◆ Written instruction 1 ◆
Could you echo everything in the Chameleon benchmarking text from "Be aware that" down to "StarPU and ViTE."?
◆ Written instruction 2 ◆
Can you proceed with the Chameleon benchmarking text from the point where it stops?

Try with different algorithms to compare

mpiexec -np 1 chameleon_stesting --nowarmup -o gemm -n 3200,6400,16000,32000
mpiexec -np 2 chameleon_stesting --nowarmup -o gemm -n 32000

mpiexec -np 1 chameleon_stesting --nowarmup -o symm -n 3200,6400,16000,32000
mpiexec -np 2 chameleon_stesting --nowarmup -o symm -n 32000

mpiexec -np 1 chameleon_stesting --nowarmup -o getrf -n 3200,6400,16000,32000
mpiexec -np 2 chameleon_stesting --nowarmup -o getrf -n 32000

mpiexec -np 1 chameleon_stesting --nowarmup -o geqrf -n 3200,6400,16000,32000
mpiexec -np 2 chameleon_stesting --nowarmup -o geqrf -n 32000

mpiexec -np 1 chameleon_stesting --nowarmup -o gels -n 3200,6400,16000,32000
mpiexec -np 2 chameleon_stesting --nowarmup -o gels -n 32000

Be aware that Chameleon follows a 2D block-cyclic distribution of the data over MPI processes which parameters can be handled by the user with the -P option. Depending on the matrices size, form and number of MPI processes, this parameter can play a key role over performances.

These testing drivers do not allow to check eigenvalue problems, i.e. gesvd and heevd, for now because they are not ready to be used in a MPI distributed context. Nevertheless usage of the gesvd and heevd algorithms in a shared memory context is fine. Getting good performances on several nodes on these eigenvalue problems is a future work in Chameleon.

2.3. Analyzing performances with execution traces

Lets observe now some execution traces thanks to StarPU and ViTE.

By default Chameleon is built without traces enabled (because it slows done a little bit the execution). To enable this feature one has to install StarPU with FxT component, see the documentation.

We choose to install it with Guix here

# remove the default version of chameleon
guix remove chameleon

# install a version with traces enabled
guix install chameleon --with-input=openblas=mkl --with-input=starpu=starpu-fxt starpu-fxt
# slurm reservation
salloc --nodes=2 --time=01:00:00 --constraint bora --exclusive --ntasks-per-node=1 --threads-per-core=1

# indicate where to generate profiling files
export STARPU_FXT_PREFIX=$PWD/

# Chameleon potrf execution
mpiexec -np 1 chameleon_stesting --nowarmup -o potrf -n 24000 -b 480 --trace

# generate the paje trace
starpu_fxt_tool -i prof_file_pruvost_* -o chameleon_spotrf.paje

# Chameleon posv execution
mpiexec -np 1 chameleon_stesting --nowarmup -o posv -n 24000 -b 480 --trace
starpu_fxt_tool -i prof_file_pruvost_* -o chameleon_sposv.paje

# Chameleon gemm execution
mpiexec -np 2 chameleon_stesting --nowarmup -o gemm -n 24000 -b 480 --trace
starpu_fxt_tool -i prof_file_pruvost_* -o chameleon_sgemm.paje

One can now vizualize the trace with ViTE

# on your laptop
sudo apt install vite

# get the paje file back to your laptop
scp plafrim:*.paje .

◆ Items in a dataset ◆
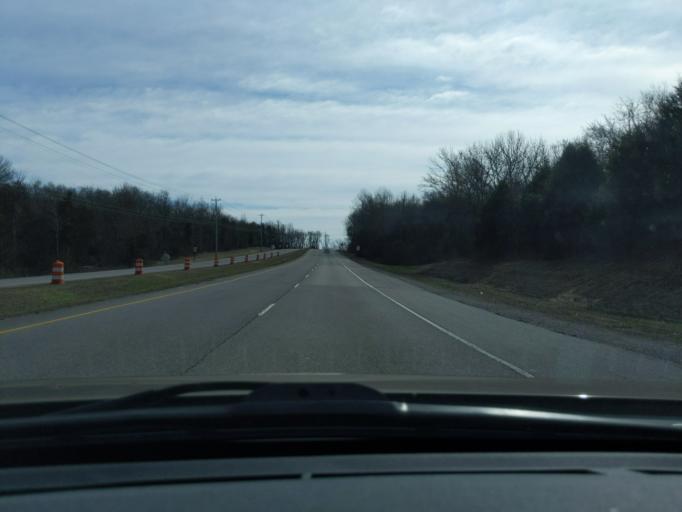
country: US
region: Tennessee
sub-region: Wilson County
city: Mount Juliet
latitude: 36.1843
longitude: -86.4611
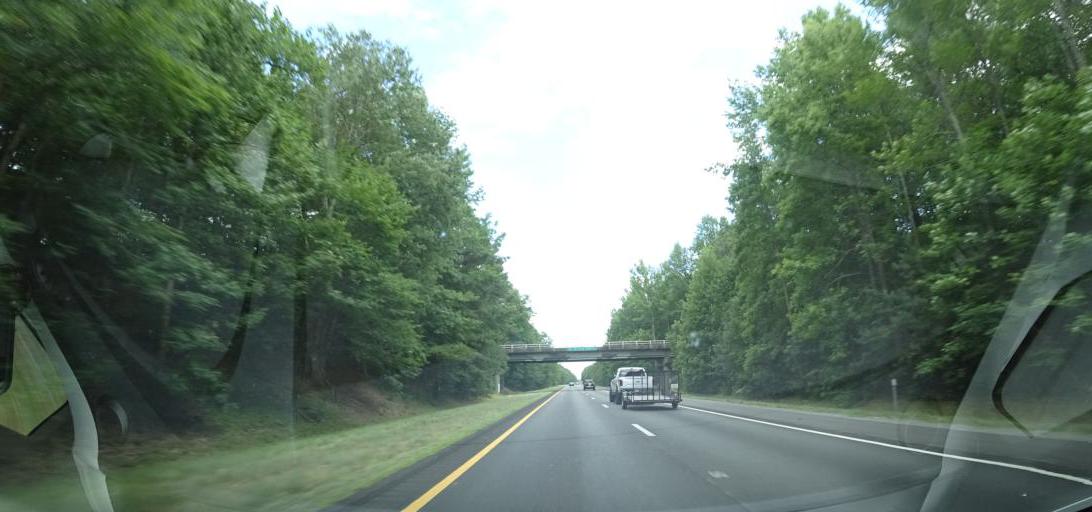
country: US
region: Virginia
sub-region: King William County
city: West Point
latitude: 37.4486
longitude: -76.8655
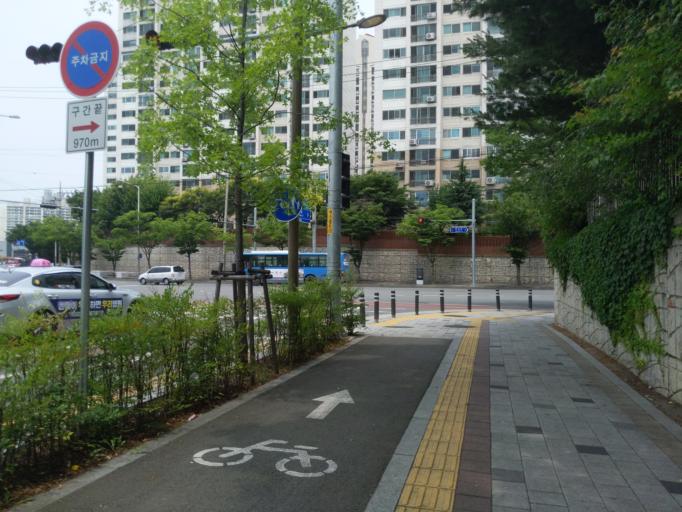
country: KR
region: Daegu
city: Hwawon
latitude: 35.8072
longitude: 128.5284
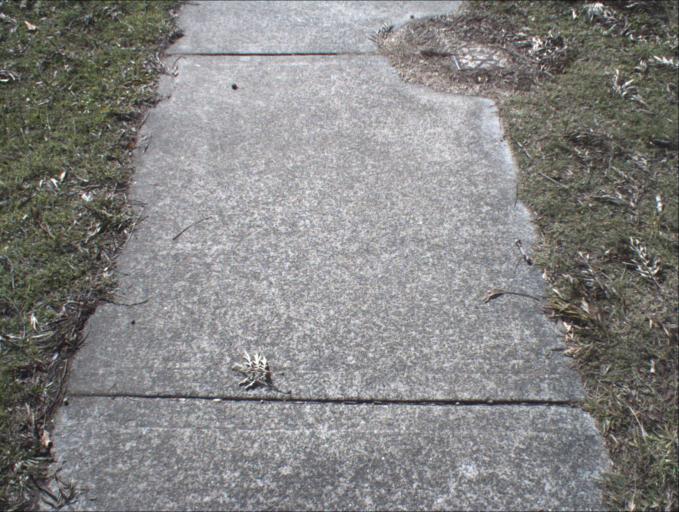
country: AU
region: Queensland
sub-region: Logan
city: Logan Reserve
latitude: -27.6821
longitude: 153.0916
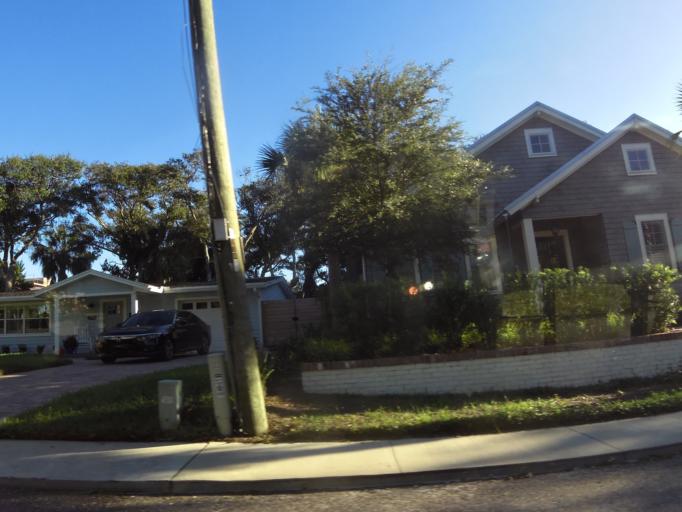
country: US
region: Florida
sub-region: Duval County
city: Atlantic Beach
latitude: 30.3261
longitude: -81.3991
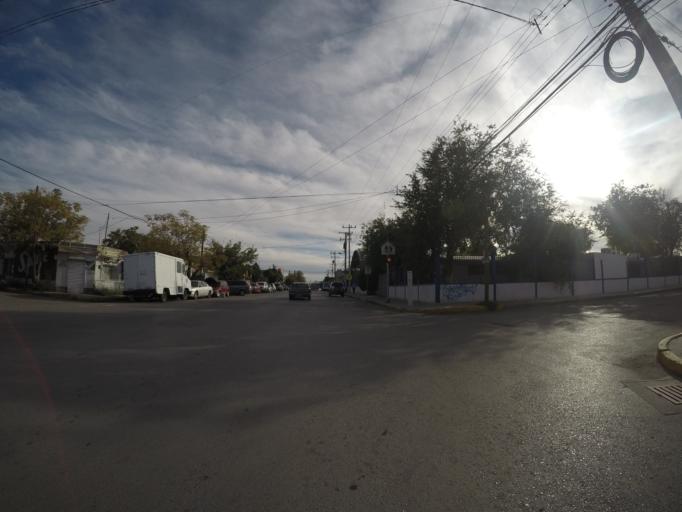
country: MX
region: Chihuahua
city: Ciudad Juarez
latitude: 31.7284
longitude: -106.4279
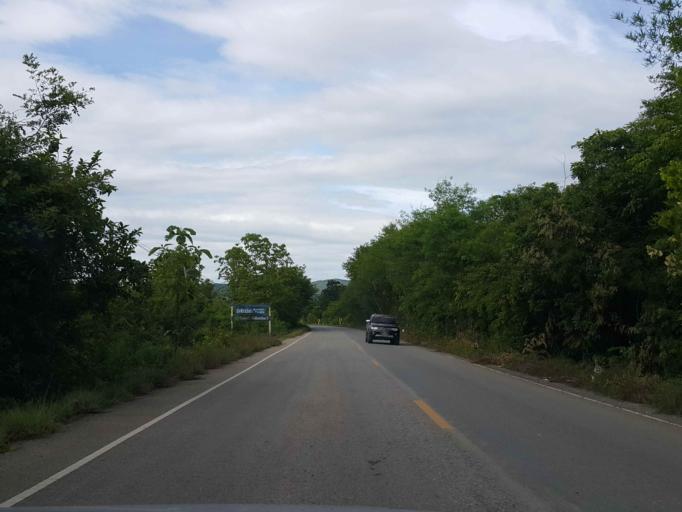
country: TH
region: Sukhothai
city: Thung Saliam
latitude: 17.2523
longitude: 99.5206
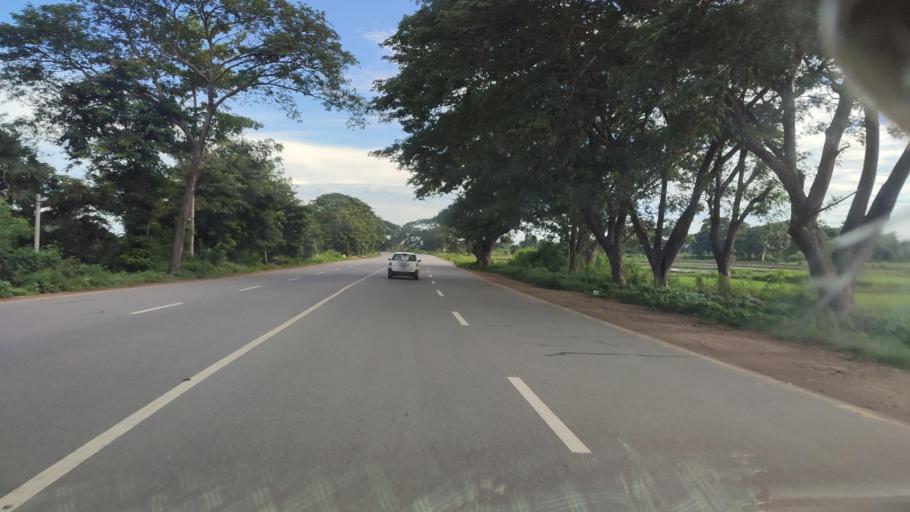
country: MM
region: Mandalay
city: Yamethin
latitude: 20.2290
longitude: 96.1795
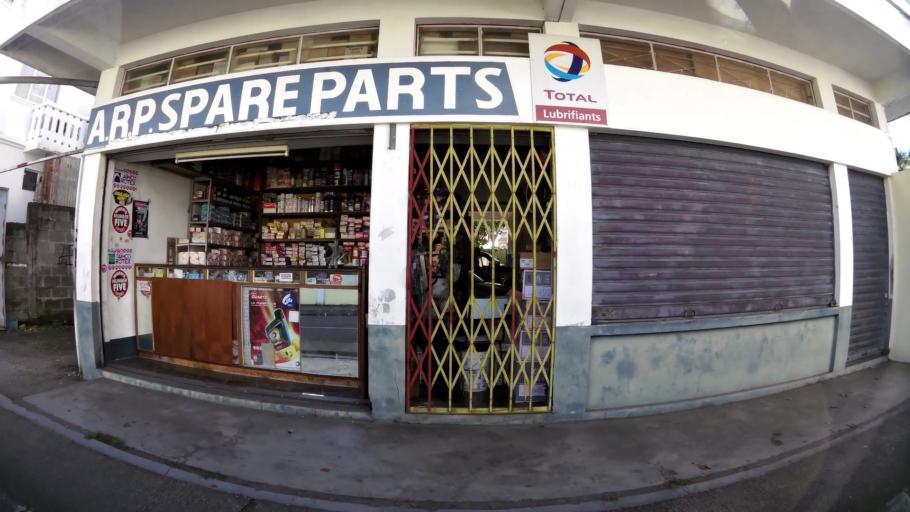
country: MU
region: Grand Port
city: Mahebourg
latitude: -20.4120
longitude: 57.7104
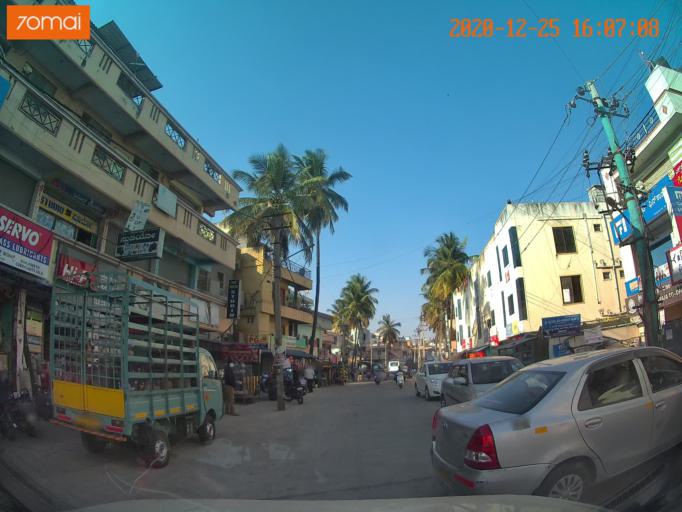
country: IN
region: Karnataka
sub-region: Bangalore Urban
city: Bangalore
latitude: 12.8935
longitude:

◆ Task response 1 ◆
Be aware that Chameleon follows a 2D block-cyclic distribution of the data over MPI processes which parameters can be handled by the user with the -P option. Depending on the matrices size, form and number of MPI processes, this parameter can play a key role over performances.

These testing drivers do not allow to check eigenvalue problems, i.e. gesvd and heevd, for now because they are not ready to be used in a MPI distributed context. Nevertheless usage of the gesvd and heevd algorithms in a shared memory context is fine. Getting good performances on several nodes on these eigenvalue problems is a future work in Chameleon.

2.3. Analyzing performances with execution traces

Lets observe now some execution traces thanks to StarPU and ViTE.

◆ Task response 2 ◆
# load the file with ViTE
vite chameleon_spotrf.paje &
vite chameleon_sposv.paje &
vite chameleon_sgemm.paje &
Table 1: Traces comparison POTRF vs. POSV
POTRF POSV
chameleon_spotrf.png chameleon_sposv.png
Table 2: Trace GEMM
GEMM GEMM zoom
chameleon_sgemm.png chameleon_sgemm_2.png

2.4. Using Chameleon with GPUs

First install Chameleon with CUDA enabled, for example with Guix

guix remove chameleon starpu-fxt

guix install chameleon-cuda --with-input=openblas=mkl --with-input=starpu-cuda=starpu-cuda-fxt starpu-cuda-fxt
# slurm reservation
salloc --nodes=1 --time=01:00:00 --constraint sirocco --exclusive --ntasks-per-node=1 --threads-per-core=1

# indicate where to generate profiling files
export STARPU_FXT_PREFIX=$PWD/

# use ld preload for Guix to get path to nvidia drivers on the node with GPUs
export LD_PRELOAD="/usr/lib64/libcuda.so /usr/lib64/libnvidia-fatbinaryloader.so.440.33.01"

# Chameleon potrf execution
mpiexec -np 1 chameleon_stesting --nowarmup -o potrf -n 76800 -b 1920 -g 2 --trace

delivers something like 22 Tflop/s on 2 V100.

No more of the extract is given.